Anonymous bank cards have been used to finance operatives on the ground, eliminating the risk of a link between financial recipients and donors. Credit cards issued in a tax haven or ATM cards with pre-programmed balances are the favoured tool.

Paper trails are the enemy of secrecy. Cash is the classic commodity for the terrorist. It carries its own risk An individual found with a significant amount of cash on his person is a terrorist as well as drugs suspect.

Hawalah or informal systems of funds transfer are suspected conduits for terrorist money across borders. They provide anonymity, secrecy and flexibility within an ethnic group. Financial authorities have yet to fully map, let alone regulate this secretive and nebulous sector.

Asian, Chinese, Latin American, East African and Eastern European communities harbour their own hawalas. Fax or email transmissions by agents are virtually invisible, almost cost-free and unregulated.

Level Four: Spending the money

Those who handle terrorist money are unlikely to involve themselves in terrorism. The mastermind of terrorist finance, like the drugs financier, keeps a sealed compartment between the money and the purchasers of explosives, timers, detonators and weaponry. Occupations in civil society give them some patina of day-to-day plausibility to acquire their funds, fix their financial arrangements.

Low value goods like explosives are still prerequisites of a bomb, and have still to be bought. So money must still reach the illegal explosives market.

While financial intelligence agencies follows cash trails, military and trade intelligence follows the market in physical materiel. A pincer movement should result. Money must be seized before it can be used.

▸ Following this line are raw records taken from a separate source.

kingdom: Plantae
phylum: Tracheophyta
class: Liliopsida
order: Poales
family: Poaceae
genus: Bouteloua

Conclusions: The role of Banks, Government, and Security

Money is essential for the terrorist enterprise. But all trace is lost as soon as the explosion occurs. Terrorist money must be found before the bomb. The retrospective traces revealed by the anti-money laundering tools are of limited use.

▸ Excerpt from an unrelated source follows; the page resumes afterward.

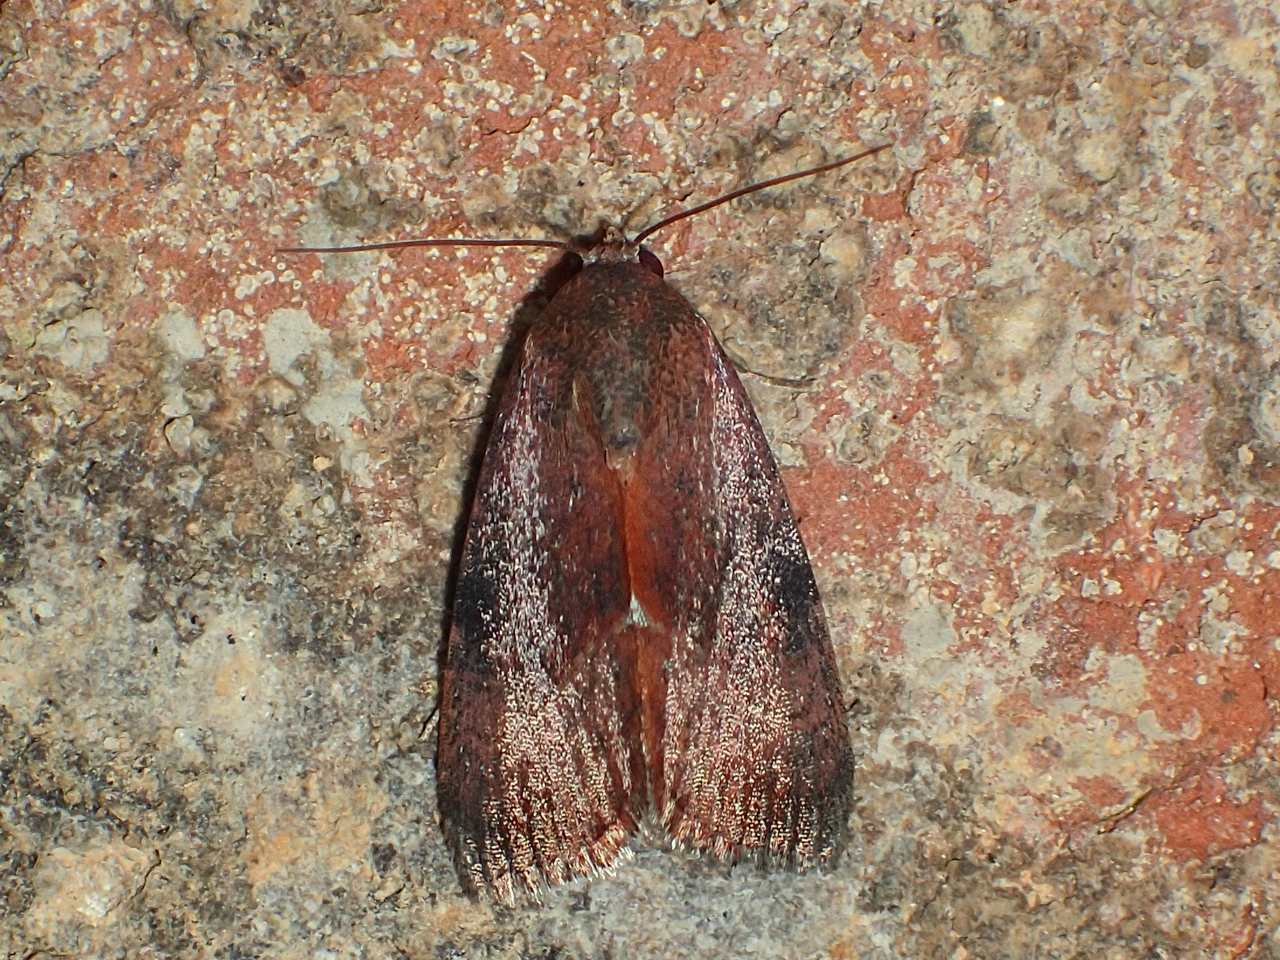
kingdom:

Countering terrorist financing depends on the elements of the financial system working together with a reduced bureaucratic burden. Legal, administrative, technical and personal relationships are critical. It also depends on the intelligent use of databases and published blacklists. The risk of repeated false positives has given them a bad name.

Insights into the logistics and geographic structures of global terrorists are at a premium. The expanding offshore world toughens the enforcement task. Petty dictators are able to hide their wealth in lawless unregulated territories. Sudan was Bin-Laden’s first hidey-hole outside Saudi Arabia. Afghanistan was Bin-Laden’s second base. Regulation in both is as good as non-existent.

Terrorist groups understand tax and legal loopholes at least as well as our tax and corporate accountants. Knowingly or unwittingly, some of our best brains are working for groups linked to groups, linked to terrorists.

Networks between unlikely elements in the private, public and political classes need to be unravelled if terrorist financing is to be stanched. Societies own structures hold the clue to unravelling the financing of these crimes of our times.